POUR EN FINIR AVEC LE WARRENBALL
LE VAINQUEUR SERA EN MARCHE VERS LE GRAND CHELEM. CE GALLES - ANGLETERRE SERA LE DERNIER DE WARREN GATLAND, GOUROU DU RUGBY GALLOIS, PARFOIS CARICATURÉ VIA LA NOTION DE « WARRENBALL ». UN TORT.
Le Galles - Angleterre 2019 fait figure de finale avant la lettre. Si l’Angleterre l’emporte, le grand chelem lui tend les bras avec les réceptions de l’Italie puis de l’Écosse. Si c’est le pays de Galles, le carton plein ne sera pas probable, mais très possible. Il faudra quand même aller en Écosse et recevoir l’Irlande. En plus, Warren Gatland va jouer pour la dernière fois face à l’Angleterre dans le Tournoi et il espère boucler la boucle car il a cité sa première victoire de 2008 comme l’un de ses meilleurs souvenirs : victoire 26-16 après avoir été mené de dix points à la pause. Il démarra ainsi son bail magnifique avec les Gallois, mais il est parfois énervé par l’étiquette qu’on lui a collée, celle du « Warrenball », une expression forgée par Brian Smith, ex-entraîneur des trois quarts anglais et des London Irish en 2013. L’expression qualifiait un style basé sur un rugby « boum boum ». « Je ne sais toujours pas ce que ça veut dire. C’est vrai que c’était une période où sont arrivés des trois-quarts puissants comme Jamie Roberts, Jonathan Davies, George North, Alex Cuthbert, et c’est vrai, je les ai utilisés efficacement. » C’est vrai, l’une des premières décisions de Warren Gatland et de Shaun Edwards fut de faire de Roberts un premier centre car, on l’a oublié, le ex-futur joueur du Racing a démarré en sélection comme arrière-ailier. Il n’avait plus joué avec le numéro 12 depuis l’école. Cette décision fut fondamentale : « Je suis devenu un joueur de milieu de terrain et j’ai adoré ça. On ne peut pas jouer au rugby sur les talons, il faut avancer. Oui, on avait l’autorisation d’enfoncer les portes trois ou quatre fois. Mais toutes les équipes font ça finalement. Regardez ce qu’a fait l’Angleterre contre la France : trois percussions et si ça avance, on fait un renversement. »

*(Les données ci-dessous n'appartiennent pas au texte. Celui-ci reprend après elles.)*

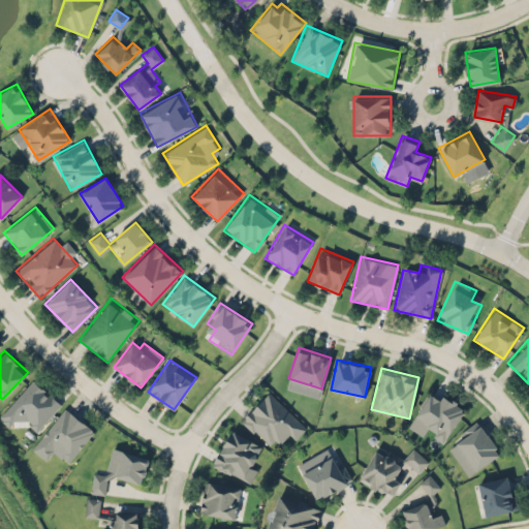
[(36,432),(62,403),(32,377),(0,413),(0,417),(11,428),(20,418),(36,432)]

Mais Sam Warburton a reconnu que le plan de jeu initial avait trouvé ses limites : « Ce que les gens ont critiqué et que les coachs ont compris, c’est que nous allions trop souvent dans le même sens, jusqu’à faire une passe de plus ou de trop dans le couloir des cinq mètres. On le faisait parce qu’on estimait qu’il y aurait forcément un centre en train de défendre et qu’il suffisait alors de repiquer au centre via une ou deux phases et percer là où ce centre aurait dû être. » En clair, l’objectif était d’étirer les défenses sur la largeur. Mais les bataillons adverses ont réussi à contrer cette, stratégie.
LE TOURNANT DE 2016
En 2016, Gatland et son staff décidèrent de changer de plan de jeu. Ça se passa lors de la tournée 2016 en Nouvelle-Zélande et ce fut un échec (trois défaites à zéro en test plus une déculottée face aux Chiefs). « Oui, on avait un nouveau plan, mais on n’a pas su l’utiliser. Et c’est vrai, on a persisté dans l’ancien schéma… » reconnaît Sam Warburton. À l’automne suivant, le staff gallois arrêta de titulariser Jamie Roberts. Choix crucial. Il fut soudain question pour Howley de faire jouer un « passeur » en premier centre, comme le ferait l’été suivant Gatland avec les Lions (SextonFarrell).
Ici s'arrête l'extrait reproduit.